To this end, he reminds us that the most radical Islamists in Europe, like Mohammed B., are second-generation immigrants. Their Muslim parents did not arrive from the hinterlands of Arabia to attack infidels. (I speak from Buruma's reporting as well as some personal experience, having spent a year living in Spain as an illegal immigrant, living among illegal Moroccan immigrants.) The typical first-generation immigrant sticks to his work and his family, speaks only a few words of his adopted country's language, and busts his ass so his children can go to college and study a trade.
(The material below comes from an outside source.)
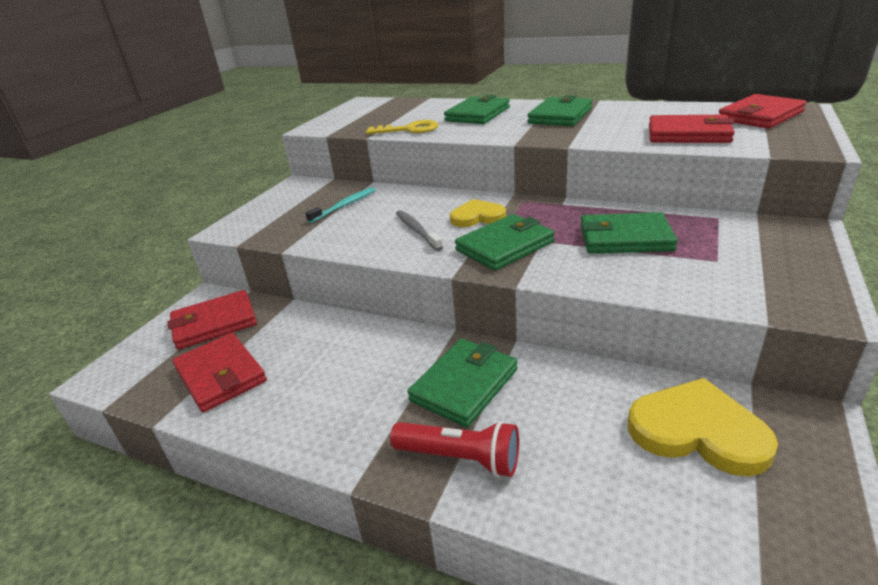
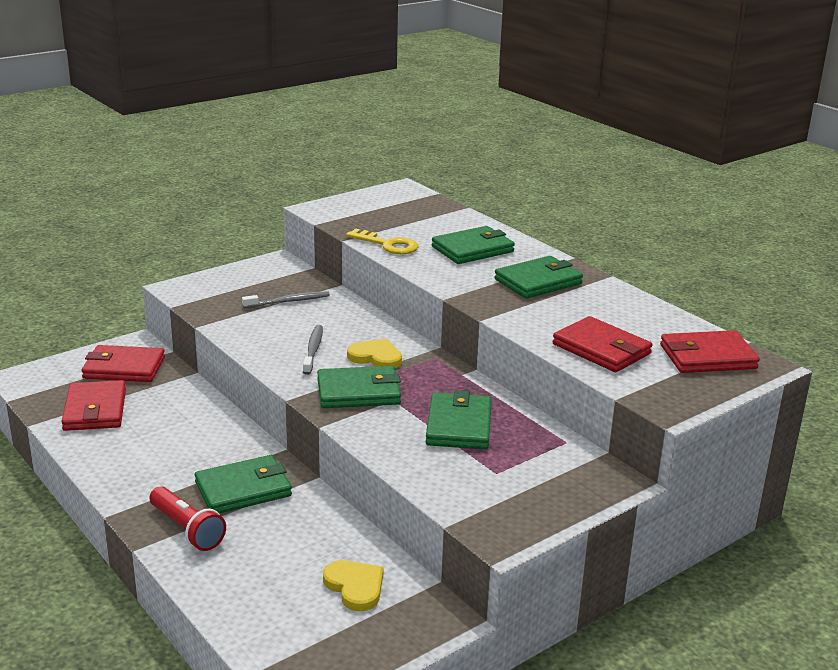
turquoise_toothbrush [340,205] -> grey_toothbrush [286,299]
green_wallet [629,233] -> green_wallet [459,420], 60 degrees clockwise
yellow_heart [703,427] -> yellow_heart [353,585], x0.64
This is where the trouble seems to start: The children are materially better off than they would be in their home countries, but buckle under the humiliation of living with a contemptuous native population while being dependent on their welfare state, "a society from which a young Moroccan male might find it easier to receive subsidies than respect." They are at home nowhere—not in the old country, not in the new country. Some plow through, finish their degrees, and enter the mainstream. Some give up and become small-time thugs. Some find comfort in a creed that justifies their rage and frustration and become Europe-hating Islamists. A surprising number lose their minds. As Buruma learns from a Dutch doctor, beaten-down first-generation Moroccans tend to suffer from depression, but "a young Moroccan male of the second generation was ten times more likely to be schizophrenic than a native Dutchman from a similar economic background." Schizophrenia: a disorder marked by dissolution of individual personality, loss of contact with the real world, and extreme paranoia. Sounds like a description of extreme religious fundamentalism.

Buruma is no soft-spined, reflexive relativist, but he recognizes that the problem of radical Islamism is less theological than sociological—something happens in Europe that freaks these kids right out.
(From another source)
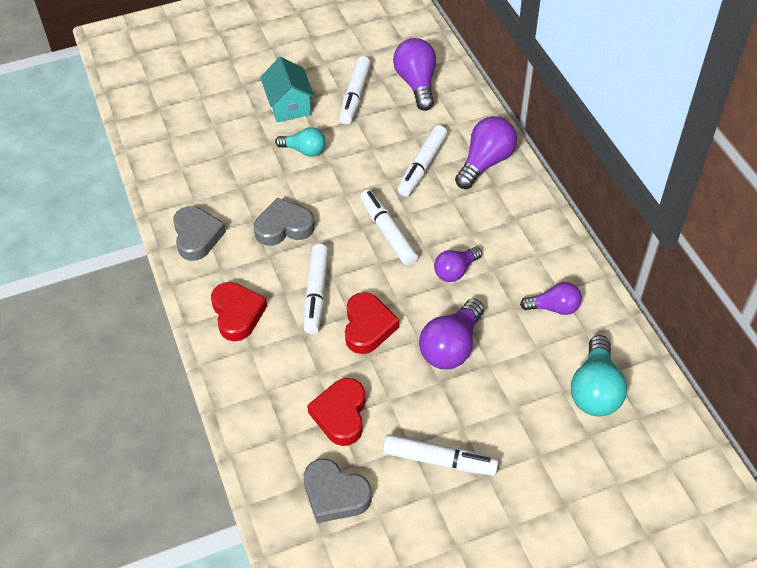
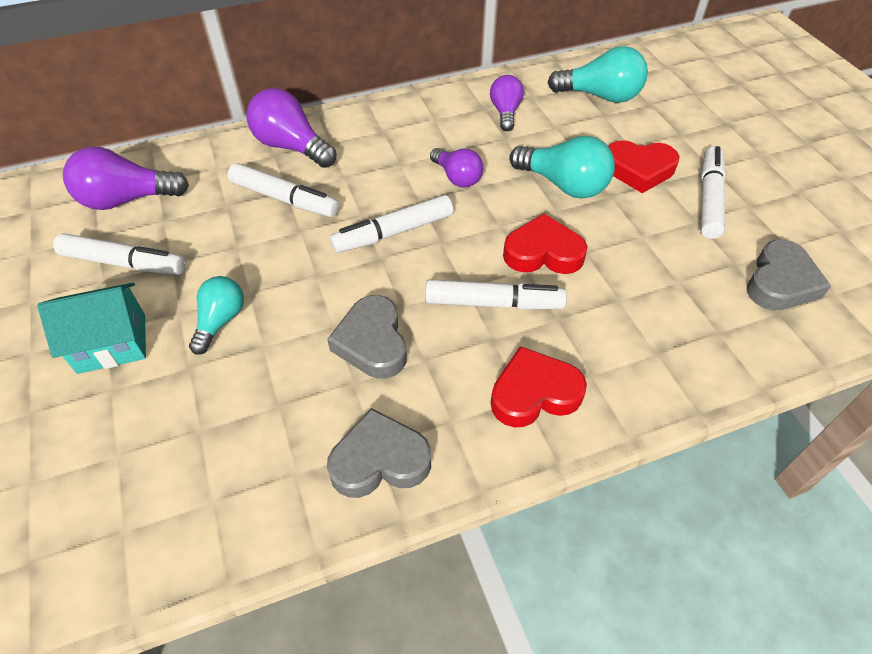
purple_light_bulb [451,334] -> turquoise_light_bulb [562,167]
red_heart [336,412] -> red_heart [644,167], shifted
He is also a sharp observer of the less high-minded (and sometimes exploitative) aspects of the secular-liberal project­—and a vivid writer. There is a tremendous passage about Amsterdam's red-light district: "The virtually naked 'window prostitutes,' from all the poor countries in the world, pose in their dimly lit rooms... It is easier in that part of town to buy a large electric dildo than a newspaper. Drunken Englishmen in T-shirts and razor haircuts slouch past the windows in groups, sniggering and pointing at the girls from Guatemala and Ukraine...."

While Buruma was a friend of Van Gogh, admires Ali, and is an advocate of democracy, drugs, and sex, he remains clear-eyed about their shortcomings: "Perhaps Western civilization, with the Amsterdam red-light district as its fetid symbol, does have something to answer for... What happened in this small corner of northwestern Europe could happen anywhere, as long as young men and women feel that death is their only way home."